» **Text**:
==================================================
Absorption liquid is for instance circulated through the system and
can be recovered from any gaseous stream obtained. Make-up lines
for absorption liquid, preferably separate for the chemical solvent
and non-chemical solvent, can be used for mitigating any loss of
chemical solvent and non-chemical solvent, especially loss in the
treated gaseous stream.
[0075] In a further aspect, the invention is directed to an
apparatus for performing the method, and to embodiments of the
method carried out in such apparatus. The apparatus of the
invention comprises [0076] a contactor comprising an inlet and an
outlet for a gaseous stream and at least one inlet and outlet for
absorption liquid, [0077] a separation unit for separating said
absorption liquid, comprising an inlet for absorption liquid having
a connection to the outlet for absorption liquid of said contactor,
a first outlet for a first separated stream and a second outlet for
a second separated stream of said absorption liquid, [0078] a first
regeneration unit, preferably a thermal stripper, having an inlet
for said first separated stream, said inlet having a connection to
said first outlet of said separation unit, and having a first
outlet for a gaseous stream and a second outlet having a connection
to an inlet for absorption liquid of said contactor, and [0079] a
second desorption unit, preferably a pressure swing vessel, having
an inlet for said second separated stream, having a connection to
said second outlet of said separation unit, and having a first
outlet for a gaseous stream and a second outlet for a first
regenerated stream of said absorption liquid, said second outlet
having a connection to an inlet for absorption liquid of said
contactor.
==================================================
» **Extracted entries**:
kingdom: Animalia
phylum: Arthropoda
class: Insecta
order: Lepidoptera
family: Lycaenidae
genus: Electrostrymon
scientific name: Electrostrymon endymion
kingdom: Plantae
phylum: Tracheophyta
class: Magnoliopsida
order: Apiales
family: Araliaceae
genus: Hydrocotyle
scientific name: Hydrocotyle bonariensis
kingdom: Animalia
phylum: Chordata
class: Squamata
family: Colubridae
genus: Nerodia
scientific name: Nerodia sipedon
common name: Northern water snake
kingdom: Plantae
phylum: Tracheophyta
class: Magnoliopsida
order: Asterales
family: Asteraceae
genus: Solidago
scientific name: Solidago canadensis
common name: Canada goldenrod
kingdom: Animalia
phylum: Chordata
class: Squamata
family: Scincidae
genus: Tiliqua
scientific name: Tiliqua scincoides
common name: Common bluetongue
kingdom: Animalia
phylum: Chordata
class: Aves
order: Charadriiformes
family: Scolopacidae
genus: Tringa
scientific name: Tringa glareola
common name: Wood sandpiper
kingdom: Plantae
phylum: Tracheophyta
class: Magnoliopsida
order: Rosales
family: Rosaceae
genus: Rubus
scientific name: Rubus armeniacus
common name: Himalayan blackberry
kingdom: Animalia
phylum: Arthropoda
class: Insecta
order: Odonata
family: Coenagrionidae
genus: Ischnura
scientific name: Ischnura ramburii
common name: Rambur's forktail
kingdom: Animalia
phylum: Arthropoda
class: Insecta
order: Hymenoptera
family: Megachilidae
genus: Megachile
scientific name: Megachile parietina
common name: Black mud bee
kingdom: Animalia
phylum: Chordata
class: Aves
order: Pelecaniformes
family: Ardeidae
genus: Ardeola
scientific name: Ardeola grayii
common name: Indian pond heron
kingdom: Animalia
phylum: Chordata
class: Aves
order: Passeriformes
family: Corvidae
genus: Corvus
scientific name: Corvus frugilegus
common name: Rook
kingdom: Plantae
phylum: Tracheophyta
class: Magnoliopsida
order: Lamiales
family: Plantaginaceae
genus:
==================================================
» **Set of tasks**:
1. Answer each question from the patent excerpt, one line per answer, marked as the questions are.
(a) What is the first regeneration unit preferably?
(b) What is the second desorption unit preferably?
(c) What can make-up lines for absorption liquid be used for?
2. Rewrite the stretch of the patent excerpt from "Absorption liquid is" through "treated gaseous stream.", putting "reducing" in place of "mitigating".
3. List every main component that the patent excerpt says the apparatus of the invention comprises.

» **Solutions to the exercise**:
1.
(a) A thermal stripper.
(b) A pressure swing vessel.
(c) Mitigating any loss of chemical solvent and non-chemical solvent, especially loss in the treated gaseous stream.

2.
Absorption liquid is for instance circulated through the system and
can be recovered from any gaseous stream obtained. Make-up lines
for absorption liquid, preferably separate for the chemical solvent
and non-chemical solvent, can be used for reducing any loss of
chemical solvent and non-chemical solvent, especially loss in the
treated gaseous stream.

3.
- a contactor
- a separation unit
- a first regeneration unit
- a second desorption unit